乗り掛かった船
彼女が退院してから、二週間が経った。あれから会うことはなく、結局一期一会で終わるものなんだろう。
なんとなく彼女のことを思い出しながら一服をしていると、部長が喫煙所へ入ってきた。
「隣、いいか?」
俺が頷くと、彼女はすぐ隣の席に座り、煙草を加える。しかしライターを出す様子が見られないことに、俺はなんとなく嫌な予感を感じた。
「……わかるだろう?」
部長のその言葉がすべてを裏付けた。仕方なく俺はライターを取り出し、彼女の煙草に火を点けた。
「すまないな、出すのが面倒だったもので」
「ホント性悪なんだから」
冗談交じりにそう言うと、物凄い形相で睨まれた。命は惜しいのですぐに謝る。
「まあ冗談はさておき。妹尾、君に朗報を言い渡すとしようか」
「朗報?」
いつも掴みどころのない人なので、半信半疑でそう聞いた。
「安心しろ、本当にありがたい話だ。時に妹尾、そろそろどういう時期か、わかるよな?」
そう聞いて一瞬背筋が凍ったが、よくよく考えれば異動のシーズンはまだ先だ。今は、冬へと歩を進めていく晩秋。冬と言えばなんだろうか。クリスマス、お正月、節分、雪……後は、学生たちにとっては受験の時期にもなるか。
「……まさか分からないとは言うまいな?」
うちのリーダーはそう言うが、俺の頭ではこれ以上出てくることがなく、俺は苦笑いを見せた。
「君という男は……。そろそろ、学生たちに我々を知ってもらう時期だろうが」
額を小突かれる。そういえば就活の面接追い込みシーズンにもなるんだった。すっかり忘れていた。
「で、それがどうしたんですか?」
「大学3年生の諸君には早めのアピールが必要となる。少し急にはなるが、二週間後から、説明会を各地の大学をはしごして行うことになった。とりあえず2校だ。そのプロジェクトのリーダーを、妹尾。君に任せたいんだ。説明をするなら、彼らに歳の近いヤツの方が効果は高いからな」
「あー、確かに俺も、年齢の近い部長さんが説明していたのが要因で、ここに入った……え、俺っすか?」
起きている事態が把握できなかった俺は、如何にもバカ丸出しの問いかけをしていた。
「不満か?」
鋭い視線でそう語り掛けてくる部長。俺は少し考えにふける。
と言うのも、俺はここに入ってまもなく九州の支部に異動の命を受け、実際にこの本社に居る期間は、同期の吾妻より短い。そろそろようやく一年と言ったところだ。それなのに、ここの良さを、今の楽しさを学生たちに伝えられるのか、不安だ。

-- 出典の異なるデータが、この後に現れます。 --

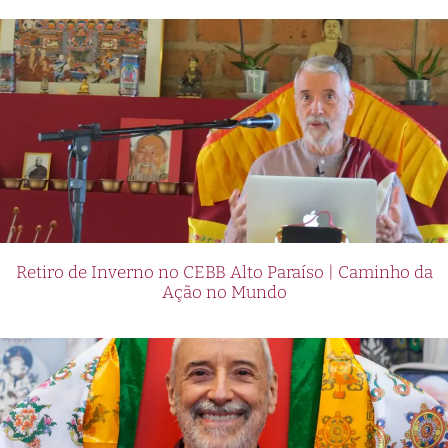
Retiro de Inverno no CEBB Alto Paraíso | Caminho da
Ação no Mundo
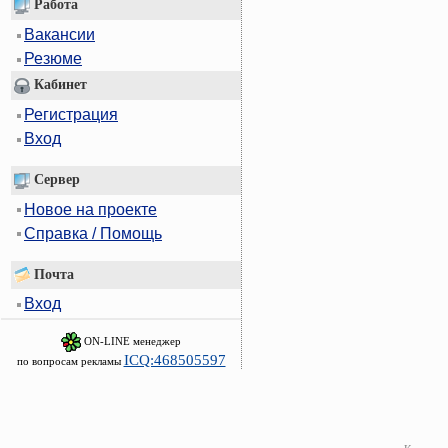
Работа
Вакансии
Резюме
Кабинет
Регистрация
Вход
Сервер
Новое на проекте
Справка / Помощь
Почта
Вход
ON-LINE менеджер
ICQ:468505597
по вопросам рекламы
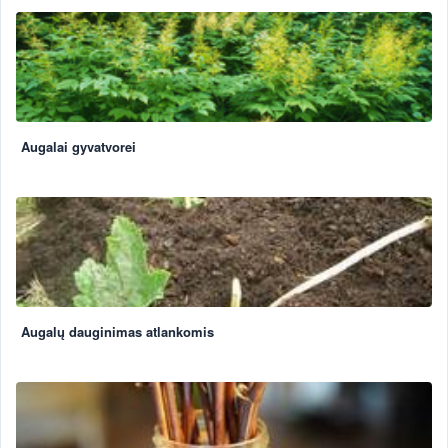
Augalai gyvatvorei
Augalų dauginimas atlankomis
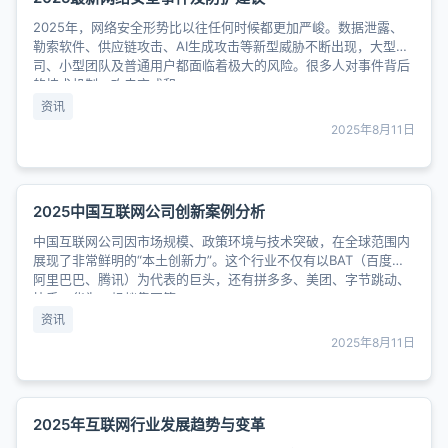
2025年，网络安全形势比以往任何时候都更加严峻。数据泄露、
勒索软件、供应链攻击、AI生成攻击等新型威胁不断出现，大型公
司、小型团队及普通用户都面临着极大的风险。很多人对事件背后
的技术机制、攻击方式和......
资讯
2025年8月11日
2025中国互联网公司创新案例分析
中国互联网公司因市场规模、政策环境与技术突破，在全球范围内
展现了非常鲜明的“本土创新力”。这个行业不仅有以BAT（百度、
阿里巴巴、腾讯）为代表的巨头，还有拼多多、美团、字节跳动、
快手、华为、蚂蚁集团等......
资讯
2025年8月11日
2025年互联网行业发展趋势与变革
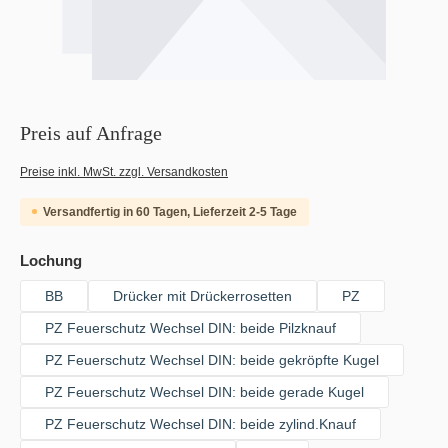
Preis auf Anfrage
Preise inkl. MwSt. zzgl. Versandkosten
Versandfertig in 60 Tagen, Lieferzeit 2-5 Tage
auswählen
Lochung
BB
Drücker mit Drückerrosetten
PZ
PZ Feuerschutz Wechsel DIN: beide Pilzknauf
PZ Feuerschutz Wechsel DIN: beide gekröpfte Kugel
PZ Feuerschutz Wechsel DIN: beide gerade Kugel
PZ Feuerschutz Wechsel DIN: beide zylind.Knauf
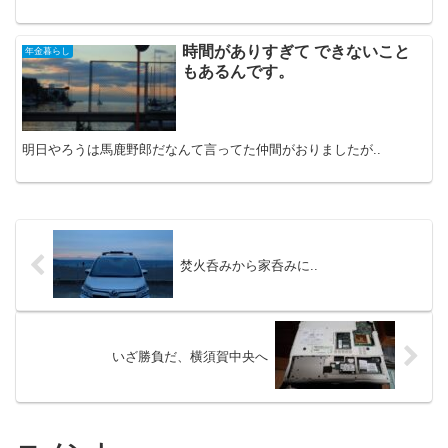
時間がありすぎて できないこと
年金暮らし
もあるんです。
明日やろうは馬鹿野郎だなんて言ってた仲間がおりましたが..
焚火呑みから家呑みに..
いざ勝負だ、横須賀中央へ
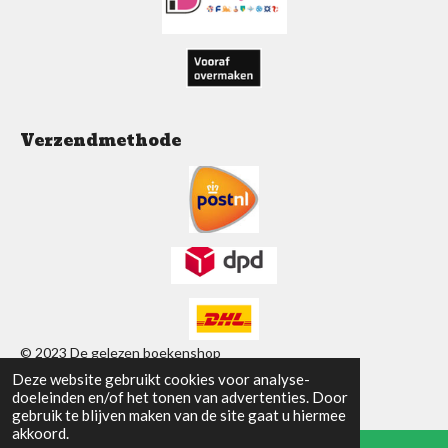
k
p
a
m
Verzendmethode
© 2023 De gelezen boekenshop
Deze website gebruikt cookies voor analyse-
Powered by
JouwWeb
doeleinden en/of het tonen van advertenties. Door
gebruik te blijven maken van de site gaat u hiermee
akkoord.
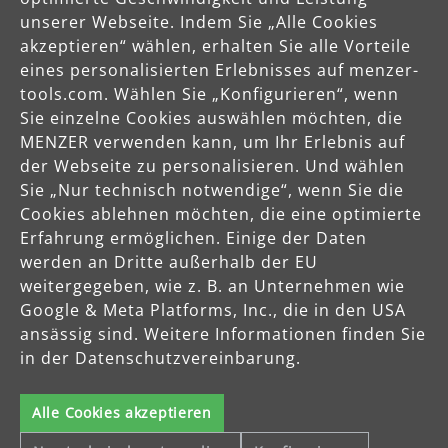
mit starkem Service und starken Preisen zu bieten - nicht
unserer Webseite. Indem Sie „Alle Cookies
nur für den engagierten Heimwerker, sondern auch für
akzeptieren“ wählen, erhalten Sie alle Vorteile
den professionellen Handwerker.
eines personalisierten Erlebnisses auf menzer-
tools.com. Wählen Sie „Konfigurieren“, wenn
Unsere Unternehmensphilosophie
Sie einzelne Cookies auswählen möchten, die
MENZER verwenden kann, um Ihr Erlebnis auf
der Webseite zu personalisieren. Und wählen
Sie „Nur technisch notwendige“, wenn Sie die
Cookies ablehnen möchten, die eine optimierte
Erfahrung ermöglichen. Einige der Daten
werden an Dritte außerhalb der EU
weitergegeben, wie z. B. an Unternehmen wie
Google & Meta Platforms, Inc., die in den USA
ansässig sind. Weitere Informationen finden Sie
Sichere Zahlungsarten
in der Datenschutzvereinbarung.
Vorkasse
Alle Cookies akzeptieren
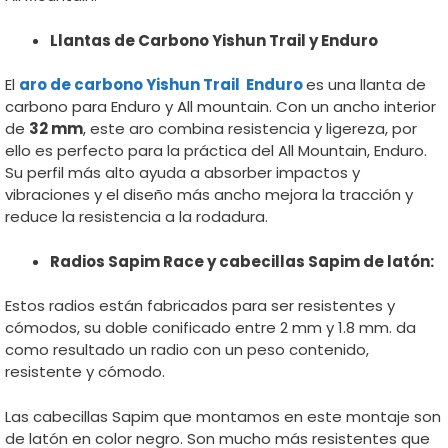
Llantas de Carbono Yishun Trail y Enduro
El
aro de carbono Yishun Trail Enduro
es una llanta de
carbono para Enduro y All mountain. Con un ancho interior
de
32 mm
, este aro combina resistencia y ligereza, por
ello es perfecto para la práctica del All Mountain, Enduro.
Su perfil más alto ayuda a absorber impactos y
vibraciones y el diseño más ancho mejora la tracción y
reduce la resistencia a la rodadura.
Radios Sapim Race y cabecillas Sapim de latón:
Estos radios están fabricados para ser resistentes y
cómodos, su doble conificado entre 2 mm y 1.8 mm. da
como resultado un radio con un peso contenido,
resistente y cómodo.
Las cabecillas Sapim que montamos en este montaje son
de latón en color negro. Son mucho más resistentes que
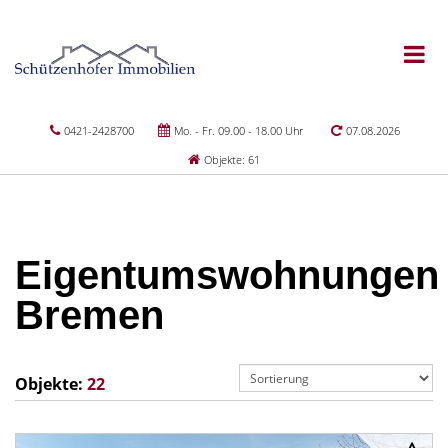
0421-2428700
Mo. - Fr. 09.00 - 18.00 Uhr
07.08.2026
Objekte: 61
Eigentumswohnungen
Bremen
Objekte:
22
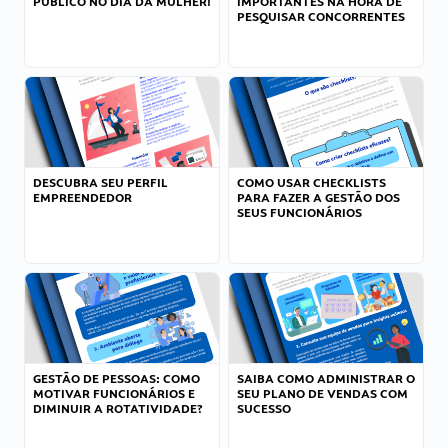
PÚBLICO NO DIA DA MULHER!
IMPORTANTES NA HORA DE
PESQUISAR CONCORRENTES
DESCUBRA SEU PERFIL
COMO USAR CHECKLISTS
EMPREENDEDOR
PARA FAZER A GESTÃO DOS
SEUS FUNCIONÁRIOS
GESTÃO DE PESSOAS: COMO
SAIBA COMO ADMINISTRAR O
MOTIVAR FUNCIONÁRIOS E
SEU PLANO DE VENDAS COM
DIMINUIR A ROTATIVIDADE?
SUCESSO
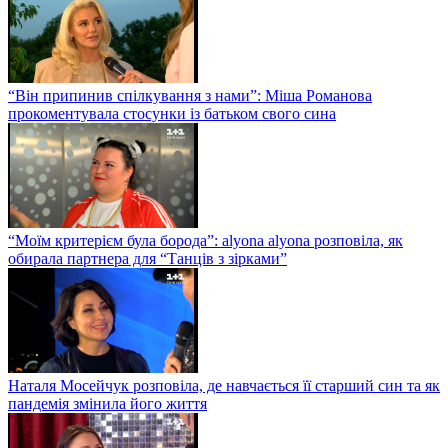
“Він припинив спілкування з нами”: Міша Романова
прокоментувала стосунки із батьком свого сина
“Моїм критерієм була борода”: alyona alyona розповіла, як
обирала партнера для “Танців з зірками”
Наталя Мосейчук розповіла, де навчається її старший син та як
пандемія змінила його життя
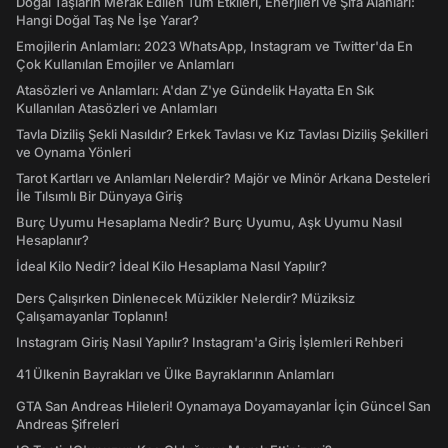
Doğal Taşların Merak Edilen Tüm Etkileri, Enerjileri ve Şifa Alanları:
Hangi Doğal Taş Ne İşe Yarar?
Emojilerin Anlamları: 2023 WhatsApp, Instagram ve Twitter'da En
Çok Kullanılan Emojiler ve Anlamları
Atasözleri ve Anlamları: A'dan Z'ye Gündelik Hayatta En Sık
Kullanılan Atasözleri ve Anlamları
Tavla Diziliş Şekli Nasıldır? Erkek Tavlası ve Kız Tavlası Diziliş Şekilleri
ve Oynama Yönleri
Tarot Kartları ve Anlamları Nelerdir? Majör ve Minör Arkana Desteleri
İle Tılsımlı Bir Dünyaya Giriş
Burç Uyumu Hesaplama Nedir? Burç Uyumu, Aşk Uyumu Nasıl
Hesaplanır?
İdeal Kilo Nedir? İdeal Kilo Hesaplama Nasıl Yapılır?
Ders Çalışırken Dinlenecek Müzikler Nelerdir? Müziksiz
Çalışamayanlar Toplanın!
Instagram Giriş Nasıl Yapılır? Instagram'a Giriş İşlemleri Rehberi
41 Ülkenin Bayrakları ve Ülke Bayraklarının Anlamları
GTA San Andreas Hileleri! Oynamaya Doyamayanlar İçin Güncel San
Andreas Şifreleri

「君は……私があまり好まない言葉になるが。いわゆるエリートだ。だから早期に異動を経験し、上が本社に必要と判断したから呼び戻した。それくらいの力量と、そのコミュニケーション能力の高さを買って、今回の起用に至ったんだ。どうだ?」
「俺、そんな大した奴じゃないっすよ」
手を振って強調してみたが、一条女史はいい笑顔で頭にゲンコツを押し付けてきた。
「バカを言うなこの優等生。おまえがそう思っていても、私たちは決してそんな風に思っていないんだよ。試しに千羽と吾妻を呼びつけて、公開処刑にしてやってもいいんだぞ?」
「痛いっす」
そんなことされたら余計に面倒なことになりかねないと続け、俺は答えを口にした。
「……わかりました。やります」
そう言うと部長はゲンコツを解き、俺の頭を撫でてきた。
「ふふ、おまえならそう言うと思ったよ」
この歳になってこれは結構恥ずかしい。熱くなるのを感じて顔を背けた。
「メンバーには、例の二人に入ってもらうよ。慣れたメンツの方が、やりやすいだろうと思ってな」
「わかりました」
メンバーは俺と千羽と吾妻の馴れ合いトリオ。役割分担もしやすく、早速イメージが浮かんでくる。
「その顔は、先をすでに見据えているようだな。それが君の秀でたところなんだ。頑張ってくれたまえ」
部長はそう言うと喫煙所を出ていった。俺はイメージを書き起こすべく、早々と吸殻を片付け、オフィスに急いだ。